Antibodies are produced by B cells in two ways: (i) randomly, and (ii) in response to a foreign protein or substance within the body. Initially, one B cell produces one specific kind of antibody. In either case, the B cell is allowed to proliferate or is killed off through a process called clonal deletion. Normally, the immune system is able to recognize and ignore the body's own healthy proteins, cells, and tissues, and to not overreact to non-threatening substances in the environment, such as foods. Sometimes, however, the immune system ceases to recognize one or more of the body's normal constituents as "self," leading to production of pathological autoantibodies. These autoantibodies attack the body's own healthy cells, tissues, and/or organs, causing inflammation and damage. It should be noted that autoantibodies may also play a nonpathological role; for instance they may help the body to destroy cancers and to eliminate waste products. The role of autoantibodies in normal immune function is also a subject of scientific research.

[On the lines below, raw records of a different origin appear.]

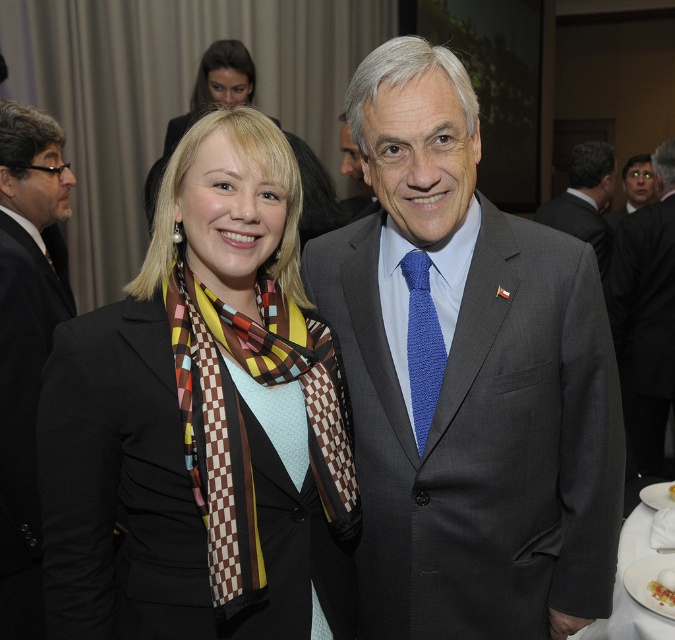
You are a photographer setting up for a formal event. You need to place a small microphone stand exactly halfway between the black suit at left and the man in the dark gray suit. What are the coordinates of the midpoint between them?

The midpoint between the black suit at left and the man in the dark gray suit would be at coordinates calculated by averaging their positions. Since the black suit at left is at point (26, 342), and the man in the dark gray suit is at an unknown position, we cannot provide exact coordinates without additional information.

Based on the photo, you are a photographer setting up for a group photo. You need to ensure there is enough space between the matte black blazer at center and the black suit at left for a microphone stand. The stand requires at least 2 feet of space. Based on the image, is there sufficient space?

The distance between the matte black blazer at center and the black suit at left is 30.46 inches, which is approximately 2.54 feet. Since the microphone stand requires at least 2 feet of space, there is enough room between them.

You are a photographer adjusting the camera settings to ensure both the matte gray suit at center and the blue knitted tie at center are in focus. Given that the depth of field can only accommodate one of them clearly, which object should you prioritize focusing on based on their sizes?

The matte gray suit at center is wider than the blue knitted tie at center, so you should prioritize focusing on the matte gray suit at center to ensure it appears sharp in the photograph.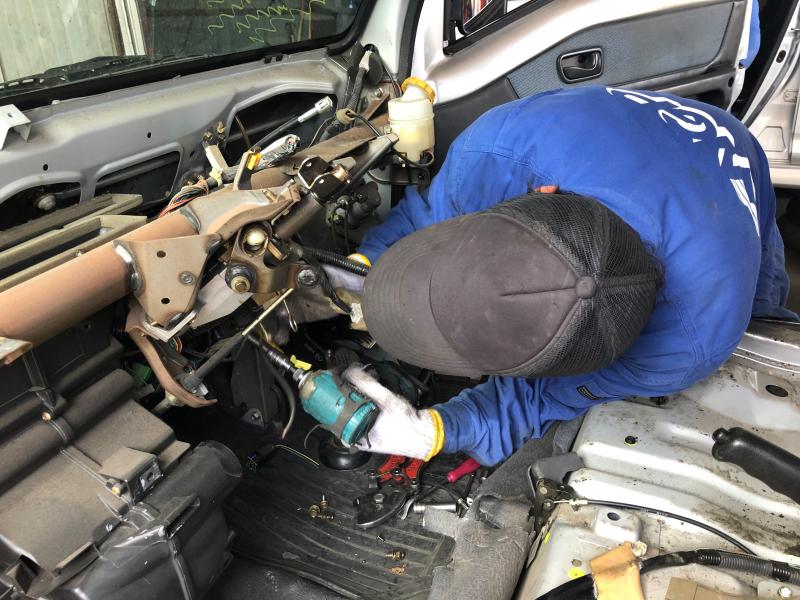
Find the location of a particular element. floor mat is located at coordinates (280, 524).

The causes of autoantibody production are varied and not well understood. It is thought that some autoantibody production is due to a genetic predisposition combined with an environmental trigger, such as a viral illness or a prolonged exposure to certain toxic chemicals. There is generally not a direct genetic link however. While families may be susceptible to autoimmune conditions, individual family members may have different autoimmune disorders, or may never develop an autoimmune condition. Researchers believe that there may also be a hormonal component as many of the autoimmune conditions are much more prevalent in women of childbearing age.

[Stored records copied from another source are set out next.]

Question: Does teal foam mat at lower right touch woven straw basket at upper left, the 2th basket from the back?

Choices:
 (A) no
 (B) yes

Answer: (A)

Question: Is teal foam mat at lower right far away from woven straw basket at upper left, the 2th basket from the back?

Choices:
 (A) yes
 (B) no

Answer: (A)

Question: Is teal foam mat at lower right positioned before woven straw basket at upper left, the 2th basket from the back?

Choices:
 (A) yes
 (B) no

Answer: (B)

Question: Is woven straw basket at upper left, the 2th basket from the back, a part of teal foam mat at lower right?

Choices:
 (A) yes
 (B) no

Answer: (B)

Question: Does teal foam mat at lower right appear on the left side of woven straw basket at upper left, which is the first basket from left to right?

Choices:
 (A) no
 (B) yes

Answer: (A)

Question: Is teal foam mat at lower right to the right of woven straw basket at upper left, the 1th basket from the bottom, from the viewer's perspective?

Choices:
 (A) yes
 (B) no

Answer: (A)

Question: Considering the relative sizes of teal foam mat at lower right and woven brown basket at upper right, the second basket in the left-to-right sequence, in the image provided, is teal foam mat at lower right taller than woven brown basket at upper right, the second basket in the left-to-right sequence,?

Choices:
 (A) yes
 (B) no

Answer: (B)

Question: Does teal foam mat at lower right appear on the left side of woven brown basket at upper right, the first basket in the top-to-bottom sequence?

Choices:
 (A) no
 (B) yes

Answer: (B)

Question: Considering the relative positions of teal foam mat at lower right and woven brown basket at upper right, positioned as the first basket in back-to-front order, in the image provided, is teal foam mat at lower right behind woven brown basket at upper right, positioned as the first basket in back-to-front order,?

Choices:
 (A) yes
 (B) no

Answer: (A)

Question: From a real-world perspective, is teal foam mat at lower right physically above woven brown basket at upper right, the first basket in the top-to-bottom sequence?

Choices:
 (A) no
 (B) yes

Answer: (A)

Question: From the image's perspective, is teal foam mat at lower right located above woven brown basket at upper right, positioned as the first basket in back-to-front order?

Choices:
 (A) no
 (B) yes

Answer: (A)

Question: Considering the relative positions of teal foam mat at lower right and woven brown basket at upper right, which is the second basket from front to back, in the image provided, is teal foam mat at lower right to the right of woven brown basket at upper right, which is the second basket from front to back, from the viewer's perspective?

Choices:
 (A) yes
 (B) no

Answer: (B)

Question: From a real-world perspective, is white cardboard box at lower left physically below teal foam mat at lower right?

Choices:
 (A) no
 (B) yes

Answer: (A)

The type of autoimmune disorder or disease that occurs and the amount of destruction done to the body depends on which systems or organs are targeted by the autoantibodies, and how strongly. Disorders caused by organ specific autoantibodies, those that primarily target a single organ, (such as the thyroid in Graves' disease and Hashimoto's thyroiditis), are often the easiest to diagnose as they frequently present with organ related symptoms. Disorders due to systemic autoantibodies can be much more elusive. Although the associated autoimmune disorders are rare, the signs and symptoms they cause are relatively common. Symptoms may include: arthritis-type joint pain, fatigue, fever, rashes, cold or allergy-type symptoms, weight loss, and muscular weakness. Associated conditions include vasculitis which are inflammation of blood vessels and anemia. Even if they are due to a particular systemic autoimmune condition, the symptoms will vary from person to person, vary over time, vary with organ involvement, and they may taper off or flare unexpectedly. Add to this the fact that a person may have more than one autoantibody, and thus have more than one autoimmune disorder, and/or have an autoimmune disorder without a detectable level of an autoantibody, complicating making a diagnosis.

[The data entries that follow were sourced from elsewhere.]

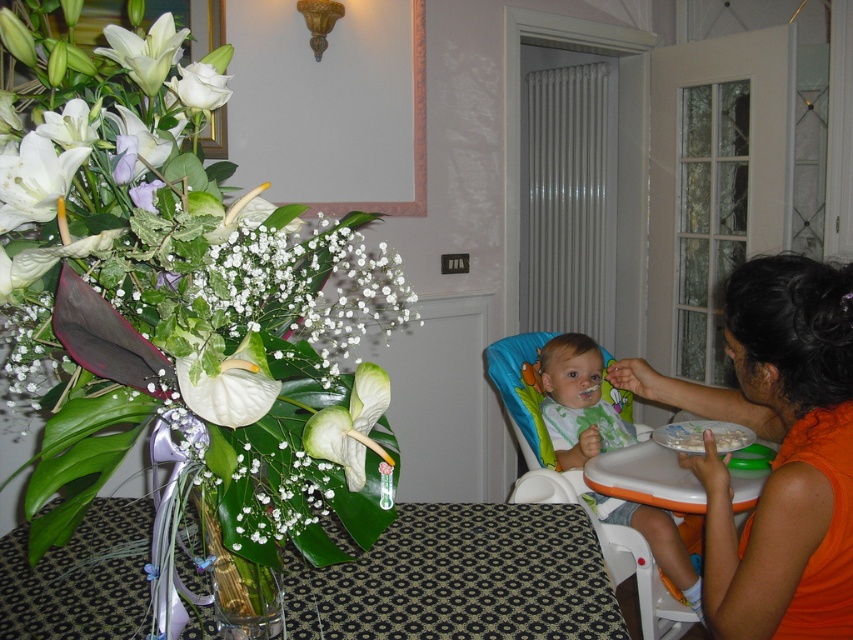
Question: Is orange fabric shirt at right behind white matte rose at upper left?

Choices:
 (A) yes
 (B) no

Answer: (A)

Question: Which point is closer to the camera?

Choices:
 (A) translucent glass vase at lower left
 (B) clear glass vase at left
 (C) white glossy flowers at left

Answer: (C)

Question: Which point is farther from the camera taking this photo?

Choices:
 (A) (209, 528)
 (B) (535, 611)
 (C) (321, 548)
 (D) (556, 346)

Answer: (D)

Question: Does matte green bib at center have a greater width compared to clear glass vase at left?

Choices:
 (A) yes
 (B) no

Answer: (A)

Question: Can you confirm if clear glass vase at left is positioned to the right of white matte rose at upper left?

Choices:
 (A) no
 (B) yes

Answer: (B)

Question: Which point is farther to the camera?

Choices:
 (A) white matte rose at upper left
 (B) matte green bib at center
 (C) translucent glass vase at lower left
 (D) clear glass vase at left

Answer: (B)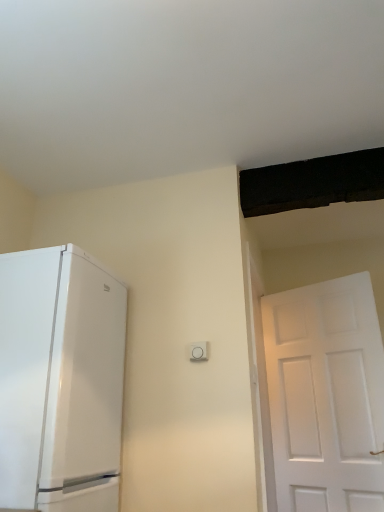
You are a GUI agent. You are given a task and a screenshot of the screen. Output one action in this format:
    pyautogui.click(x=<x>, y=<y>)
    Task: Click on the white glossy refrigerator at left
    This screenshot has width=384, height=512.
    Given the screenshot: What is the action you would take?
    pyautogui.click(x=60, y=381)

The width and height of the screenshot is (384, 512). Describe the element at coordinates (60, 381) in the screenshot. I see `white glossy refrigerator at left` at that location.

Image resolution: width=384 pixels, height=512 pixels. What do you see at coordinates (199, 351) in the screenshot?
I see `white plastic light switch at center` at bounding box center [199, 351].

Identify the location of white plastic light switch at center. (199, 351).

You are a GUI agent. You are given a task and a screenshot of the screen. Output one action in this format:
    pyautogui.click(x=<x>, y=<y>)
    Task: Click on the white glossy refrigerator at left
    Image resolution: width=384 pixels, height=512 pixels.
    Given the screenshot: What is the action you would take?
    pyautogui.click(x=60, y=381)

Is white plastic light switch at center to the left of white glossy refrigerator at left from the viewer's perspective?

Incorrect, white plastic light switch at center is not on the left side of white glossy refrigerator at left.

Is white plastic light switch at center closer to camera compared to white glossy refrigerator at left?

No, the depth of white plastic light switch at center is greater than that of white glossy refrigerator at left.

Is point (207, 344) closer or farther from the camera than point (50, 400)?

Point (207, 344).

From the image's perspective, relative to white glossy refrigerator at left, is white plastic light switch at center above or below?

Clearly, from the image's perspective, white plastic light switch at center is above white glossy refrigerator at left.

From a real-world perspective, is white plastic light switch at center positioned above or below white glossy refrigerator at left?

From a real-world perspective, white plastic light switch at center is physically above white glossy refrigerator at left.

Between white plastic light switch at center and white glossy refrigerator at left, which one has smaller width?

white plastic light switch at center is thinner.

Which of these two, white plastic light switch at center or white glossy refrigerator at left, stands taller?

With more height is white glossy refrigerator at left.

Considering the relative sizes of white plastic light switch at center and white glossy refrigerator at left in the image provided, is white plastic light switch at center smaller than white glossy refrigerator at left?

Yes, white plastic light switch at center is smaller than white glossy refrigerator at left.

Is white glossy refrigerator at left located within white plastic light switch at center?

Actually, white glossy refrigerator at left is outside white plastic light switch at center.

Is white plastic light switch at center not close to white glossy refrigerator at left?

No, there isn't a large distance between white plastic light switch at center and white glossy refrigerator at left.

Does white plastic light switch at center turn towards white glossy refrigerator at left?

No, white plastic light switch at center is not facing towards white glossy refrigerator at left.

Locate an element on the screen. light switch above the white glossy refrigerator at left (from the image's perspective) is located at coordinates (199, 351).

Can you confirm if white glossy refrigerator at left is positioned to the left of white plastic light switch at center?

Correct, you'll find white glossy refrigerator at left to the left of white plastic light switch at center.

Considering the positions of objects white glossy refrigerator at left and white plastic light switch at center in the image provided, who is behind, white glossy refrigerator at left or white plastic light switch at center?

white plastic light switch at center is further from the camera.

Which point is more distant from viewer, (106, 494) or (203, 342)?

The point (203, 342) is behind.

From the image's perspective, who appears lower, white glossy refrigerator at left or white plastic light switch at center?

white glossy refrigerator at left.

From a real-world perspective, which is physically above, white glossy refrigerator at left or white plastic light switch at center?

In real-world perspective, white plastic light switch at center is above.

Which of these two, white glossy refrigerator at left or white plastic light switch at center, is wider?

white glossy refrigerator at left.

Is white glossy refrigerator at left taller than white plastic light switch at center?

Correct, white glossy refrigerator at left is much taller as white plastic light switch at center.

Considering the sizes of objects white glossy refrigerator at left and white plastic light switch at center in the image provided, who is smaller, white glossy refrigerator at left or white plastic light switch at center?

white plastic light switch at center.

Can we say white glossy refrigerator at left lies outside white plastic light switch at center?

Yes, white glossy refrigerator at left is not within white plastic light switch at center.

Is white glossy refrigerator at left next to white plastic light switch at center and touching it?

They are not placed beside each other.

Is white glossy refrigerator at left facing away from white plastic light switch at center?

That's not correct — white glossy refrigerator at left is not looking away from white plastic light switch at center.

Where is `light switch lying behind the white glossy refrigerator at left`? Image resolution: width=384 pixels, height=512 pixels. light switch lying behind the white glossy refrigerator at left is located at coordinates (199, 351).

Where is `light switch that is behind the white glossy refrigerator at left`? This screenshot has height=512, width=384. light switch that is behind the white glossy refrigerator at left is located at coordinates (199, 351).

Locate an element on the screen. light switch on the right of white glossy refrigerator at left is located at coordinates (199, 351).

The diagnosis of disorders associated with systemic autoantibodies starts with a complete medical history and a thorough physical exam. Based on the patient's signs and symptoms, the doctor may request one or more diagnostic studies that will help to identify a specific disease. As a rule, information is required from multiple sources, rather than a single laboratory test to accurately diagnose disorders associated with systemic autoantibodies. Tests may include:
Autoantibody tests may be ordered as part of an investigation of chronic progressive arthritis type symptoms and/or unexplained fevers, fatigue, muscle weakness and rashes. The Antinuclear antibody (ANA) test is often ordered first. ANA is a marker of the autoimmune process – it is positive with a variety of different autoimmune diseases but not specific. Consequently, if an ANA test is positive, it is often followed up with other tests associated with arthritis and inflammation, such as a rheumatoid factor (RF), an erythrocyte sedimentation rate (ESR), a C-Reactive Protein (CRP), and/or complement protein|complement levels.
A single autoantibody test is not diagnostic, but may give clues as to whether a particular disorder is likely or unlikely to be present. Each autoantibody result should be considered individually and as part of the group. Some disorders, such as SLE may be more likely if several autoantibodies are present, while others, such as MCTD (mixed connective tissue disease) may be more likely if a single autoantibody, RNP - ribonucleic protein is the only one present. Those who have more than one autoimmune disorder may have several detectable autoantibodies.
Whether a particular autoantibody will be present is both very individual and a matter of statistics. Each will be present in a certain percentage of people who have a particular autoimmune disorder. For instance, up to 80% of those with SLE will have a positive double strand anti-DNA (anti-dsDNA) autoantibody test, but only about 25-30% will have a positive RNP. Some individuals who do have an autoimmune disorder will have negative autoantibody test results, but at a later date – as the disorder progresses - the autoantibodies may develop.
Systemic autoantibody tests are used to:
Antibody Profiling is used for identifying persons from forensic samples. The technology can uniquely identify a person by analyzing the antibodies in body fluids. A unique, individual set of antibodies, called individual specific autoantibodies (ISA) is found in blood, serum, saliva, urine, semen, perspiration, tears, and body tissues, and the antibodies are not affected by illness, medication, or food/drug intake. An unskilled technician using inexpensive equipment can complete a test in a couple of hours.
Note: the sensitivity and specificity of various autoantibodies for a particular disease is different for different diseases.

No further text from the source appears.